(EXCERPTED DATA begins)

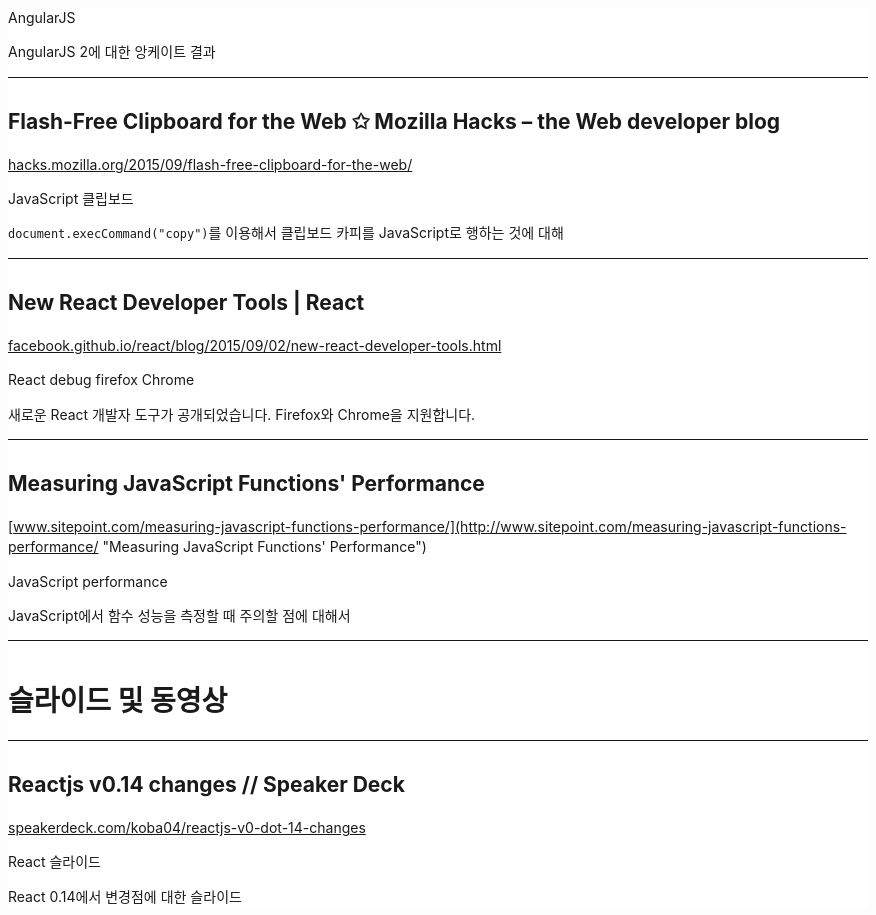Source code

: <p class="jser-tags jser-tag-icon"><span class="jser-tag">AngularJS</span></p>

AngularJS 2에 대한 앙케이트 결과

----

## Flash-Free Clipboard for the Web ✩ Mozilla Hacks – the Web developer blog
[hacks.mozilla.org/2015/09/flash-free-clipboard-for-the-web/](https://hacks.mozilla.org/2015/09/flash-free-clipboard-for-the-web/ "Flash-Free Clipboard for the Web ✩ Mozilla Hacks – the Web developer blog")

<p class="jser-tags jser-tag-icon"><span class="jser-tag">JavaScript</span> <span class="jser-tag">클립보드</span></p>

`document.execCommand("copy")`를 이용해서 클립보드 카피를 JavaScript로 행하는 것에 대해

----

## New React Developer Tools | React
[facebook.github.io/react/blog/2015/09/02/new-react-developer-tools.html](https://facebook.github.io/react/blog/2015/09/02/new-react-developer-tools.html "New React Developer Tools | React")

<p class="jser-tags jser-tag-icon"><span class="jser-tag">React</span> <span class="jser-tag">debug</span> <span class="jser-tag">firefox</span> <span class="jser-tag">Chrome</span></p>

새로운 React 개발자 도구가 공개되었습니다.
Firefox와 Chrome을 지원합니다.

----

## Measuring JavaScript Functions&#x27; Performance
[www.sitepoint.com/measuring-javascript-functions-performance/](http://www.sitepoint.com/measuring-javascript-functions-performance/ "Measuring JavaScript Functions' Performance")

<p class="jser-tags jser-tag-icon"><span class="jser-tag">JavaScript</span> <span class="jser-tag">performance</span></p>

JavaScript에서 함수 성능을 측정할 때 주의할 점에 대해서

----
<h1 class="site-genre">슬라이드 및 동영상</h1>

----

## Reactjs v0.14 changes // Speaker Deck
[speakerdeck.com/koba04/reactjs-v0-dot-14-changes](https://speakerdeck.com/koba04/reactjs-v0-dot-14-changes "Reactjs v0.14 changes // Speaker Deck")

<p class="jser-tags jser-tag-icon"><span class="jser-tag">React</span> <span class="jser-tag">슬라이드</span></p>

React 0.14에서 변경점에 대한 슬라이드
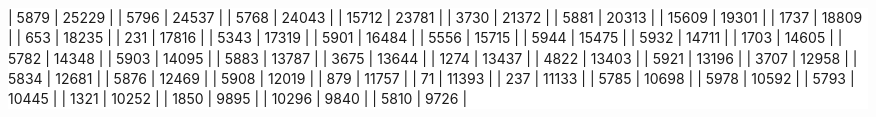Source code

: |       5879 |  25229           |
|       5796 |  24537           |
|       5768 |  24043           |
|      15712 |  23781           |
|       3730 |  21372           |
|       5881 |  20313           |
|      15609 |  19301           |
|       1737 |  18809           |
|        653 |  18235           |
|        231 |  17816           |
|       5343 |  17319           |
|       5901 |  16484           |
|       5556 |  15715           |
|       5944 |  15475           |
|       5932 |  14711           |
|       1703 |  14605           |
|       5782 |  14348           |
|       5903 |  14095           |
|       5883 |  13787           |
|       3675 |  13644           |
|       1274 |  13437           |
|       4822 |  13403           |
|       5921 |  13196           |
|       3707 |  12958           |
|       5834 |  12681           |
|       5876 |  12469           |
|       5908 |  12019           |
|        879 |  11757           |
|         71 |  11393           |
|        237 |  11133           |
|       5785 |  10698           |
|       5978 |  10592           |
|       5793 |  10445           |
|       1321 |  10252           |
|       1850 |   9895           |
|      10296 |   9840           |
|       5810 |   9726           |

(EXCERPTED DATA ends)
(EXCERPTED DATA begins)

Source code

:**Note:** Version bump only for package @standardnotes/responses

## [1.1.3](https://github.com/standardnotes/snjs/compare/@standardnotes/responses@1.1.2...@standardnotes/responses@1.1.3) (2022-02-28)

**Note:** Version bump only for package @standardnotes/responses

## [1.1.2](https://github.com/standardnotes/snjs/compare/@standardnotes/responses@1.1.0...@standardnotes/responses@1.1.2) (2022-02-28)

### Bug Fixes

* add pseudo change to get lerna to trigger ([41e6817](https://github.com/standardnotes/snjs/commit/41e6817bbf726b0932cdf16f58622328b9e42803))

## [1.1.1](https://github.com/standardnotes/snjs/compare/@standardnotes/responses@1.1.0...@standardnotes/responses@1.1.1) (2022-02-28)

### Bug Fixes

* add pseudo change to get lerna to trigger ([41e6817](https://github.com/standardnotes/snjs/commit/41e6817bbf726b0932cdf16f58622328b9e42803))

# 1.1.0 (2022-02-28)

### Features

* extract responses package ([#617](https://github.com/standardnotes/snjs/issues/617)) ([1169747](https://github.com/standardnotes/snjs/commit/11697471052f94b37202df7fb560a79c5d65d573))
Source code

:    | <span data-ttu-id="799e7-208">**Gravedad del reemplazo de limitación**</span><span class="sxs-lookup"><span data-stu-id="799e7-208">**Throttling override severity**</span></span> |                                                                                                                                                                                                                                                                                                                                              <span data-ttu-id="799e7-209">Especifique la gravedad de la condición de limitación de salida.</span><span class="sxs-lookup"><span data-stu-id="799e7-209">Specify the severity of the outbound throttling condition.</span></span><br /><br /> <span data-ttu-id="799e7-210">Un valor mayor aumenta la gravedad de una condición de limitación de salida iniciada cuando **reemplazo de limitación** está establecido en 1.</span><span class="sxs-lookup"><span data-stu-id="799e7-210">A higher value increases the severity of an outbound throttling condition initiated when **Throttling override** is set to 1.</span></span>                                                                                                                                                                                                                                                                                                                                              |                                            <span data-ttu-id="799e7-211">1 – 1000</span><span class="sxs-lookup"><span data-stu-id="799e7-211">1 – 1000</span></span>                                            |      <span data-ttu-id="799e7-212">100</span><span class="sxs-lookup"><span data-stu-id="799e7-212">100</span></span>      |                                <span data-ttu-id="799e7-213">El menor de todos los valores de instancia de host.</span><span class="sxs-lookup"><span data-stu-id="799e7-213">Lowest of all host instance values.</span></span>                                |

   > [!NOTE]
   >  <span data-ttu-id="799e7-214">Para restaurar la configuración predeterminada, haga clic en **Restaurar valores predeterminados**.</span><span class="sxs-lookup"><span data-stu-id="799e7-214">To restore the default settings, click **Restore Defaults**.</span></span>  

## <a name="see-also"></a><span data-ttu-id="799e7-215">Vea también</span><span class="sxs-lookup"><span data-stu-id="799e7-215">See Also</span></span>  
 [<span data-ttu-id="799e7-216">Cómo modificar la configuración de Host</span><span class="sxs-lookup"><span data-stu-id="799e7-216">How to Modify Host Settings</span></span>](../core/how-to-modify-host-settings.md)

(EXCERPTED DATA ends)
(EXCERPTED DATA begins)

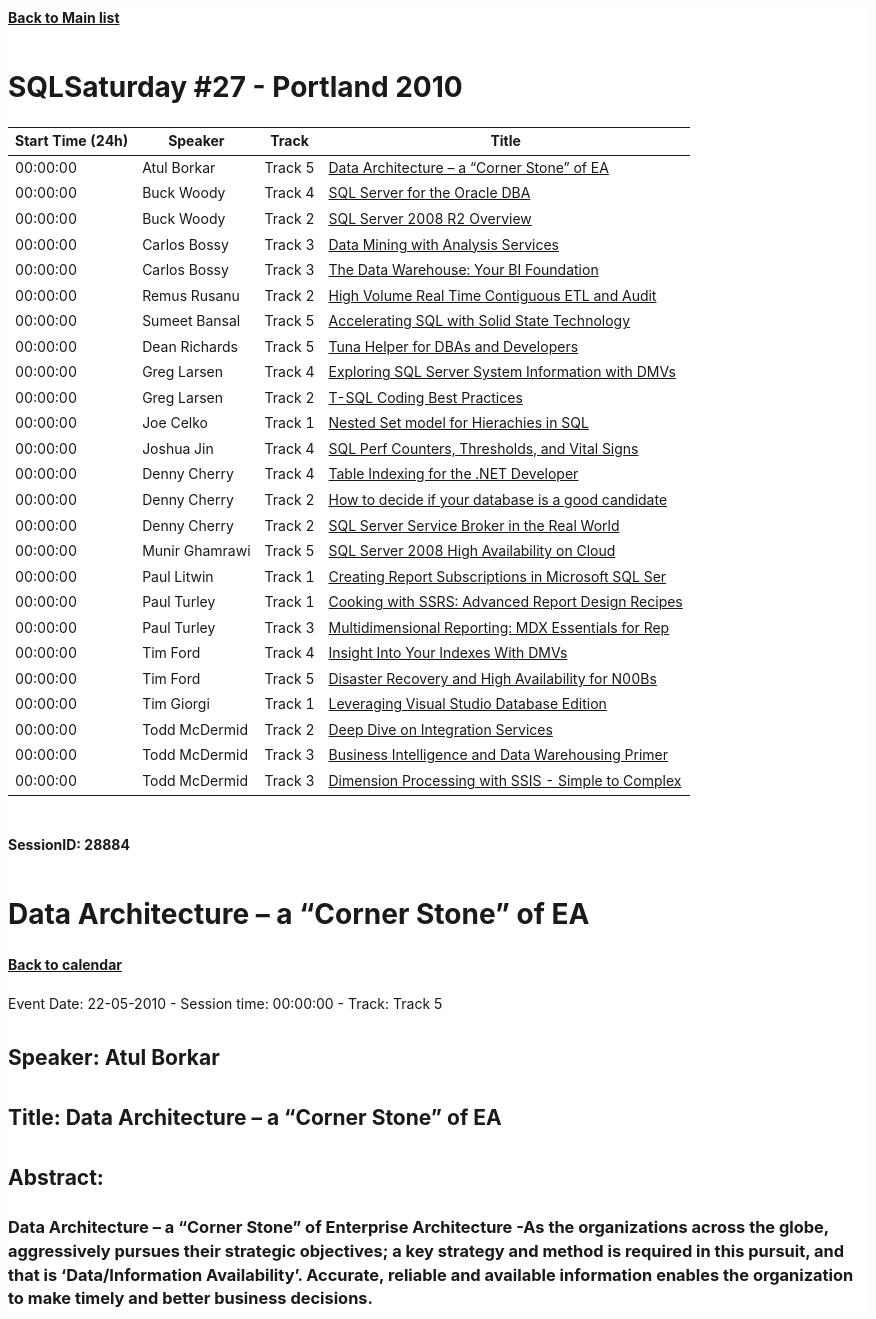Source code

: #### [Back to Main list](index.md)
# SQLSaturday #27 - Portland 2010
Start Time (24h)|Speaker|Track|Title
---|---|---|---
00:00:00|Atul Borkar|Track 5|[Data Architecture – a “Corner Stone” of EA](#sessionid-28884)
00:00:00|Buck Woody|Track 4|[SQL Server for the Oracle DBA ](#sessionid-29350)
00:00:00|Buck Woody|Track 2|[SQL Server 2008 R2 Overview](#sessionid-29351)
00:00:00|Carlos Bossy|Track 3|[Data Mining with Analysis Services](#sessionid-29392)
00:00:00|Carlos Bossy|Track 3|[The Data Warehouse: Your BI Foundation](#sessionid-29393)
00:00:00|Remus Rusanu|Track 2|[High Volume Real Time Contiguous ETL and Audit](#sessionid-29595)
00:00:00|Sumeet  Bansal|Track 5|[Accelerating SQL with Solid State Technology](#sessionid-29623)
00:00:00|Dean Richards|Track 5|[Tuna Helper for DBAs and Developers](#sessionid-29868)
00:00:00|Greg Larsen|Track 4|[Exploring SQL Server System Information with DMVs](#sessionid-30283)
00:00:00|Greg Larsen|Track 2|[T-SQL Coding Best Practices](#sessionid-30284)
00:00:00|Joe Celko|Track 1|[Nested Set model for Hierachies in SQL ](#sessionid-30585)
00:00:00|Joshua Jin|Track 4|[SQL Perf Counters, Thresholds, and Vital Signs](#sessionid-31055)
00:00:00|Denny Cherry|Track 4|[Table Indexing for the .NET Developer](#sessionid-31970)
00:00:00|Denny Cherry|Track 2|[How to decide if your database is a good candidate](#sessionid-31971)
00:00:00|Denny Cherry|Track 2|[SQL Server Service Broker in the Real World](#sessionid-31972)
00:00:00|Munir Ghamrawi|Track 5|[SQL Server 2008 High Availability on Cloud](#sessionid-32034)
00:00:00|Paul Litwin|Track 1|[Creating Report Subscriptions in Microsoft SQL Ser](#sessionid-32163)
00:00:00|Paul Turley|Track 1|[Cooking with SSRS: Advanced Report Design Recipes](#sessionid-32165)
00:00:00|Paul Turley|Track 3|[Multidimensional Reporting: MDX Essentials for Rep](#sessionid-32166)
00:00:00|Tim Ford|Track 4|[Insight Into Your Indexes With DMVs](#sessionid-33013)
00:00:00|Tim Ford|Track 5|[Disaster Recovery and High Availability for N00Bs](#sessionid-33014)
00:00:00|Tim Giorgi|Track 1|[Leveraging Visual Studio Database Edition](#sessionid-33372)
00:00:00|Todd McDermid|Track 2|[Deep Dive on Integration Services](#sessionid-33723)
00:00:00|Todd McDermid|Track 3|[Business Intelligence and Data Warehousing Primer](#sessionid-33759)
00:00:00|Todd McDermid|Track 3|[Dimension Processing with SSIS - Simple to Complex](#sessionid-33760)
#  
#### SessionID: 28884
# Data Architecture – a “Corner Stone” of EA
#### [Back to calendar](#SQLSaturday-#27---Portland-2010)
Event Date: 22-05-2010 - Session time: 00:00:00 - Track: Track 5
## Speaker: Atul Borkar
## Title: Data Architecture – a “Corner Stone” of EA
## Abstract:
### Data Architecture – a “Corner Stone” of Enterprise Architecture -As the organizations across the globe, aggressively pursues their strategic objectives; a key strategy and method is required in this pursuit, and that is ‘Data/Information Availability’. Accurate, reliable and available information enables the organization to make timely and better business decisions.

(EXCERPTED DATA ends)

→ ACTIVITY: Lines in the data that include the word "Carlos" should all be copied.

→ RESPONSE TO THIS TASK:
00:00:00|Carlos Bossy|Track 3|[Data Mining with Analysis Services](#sessionid-29392)
00:00:00|Carlos Bossy|Track 3|[The Data Warehouse: Your BI Foundation](#sessionid-29393)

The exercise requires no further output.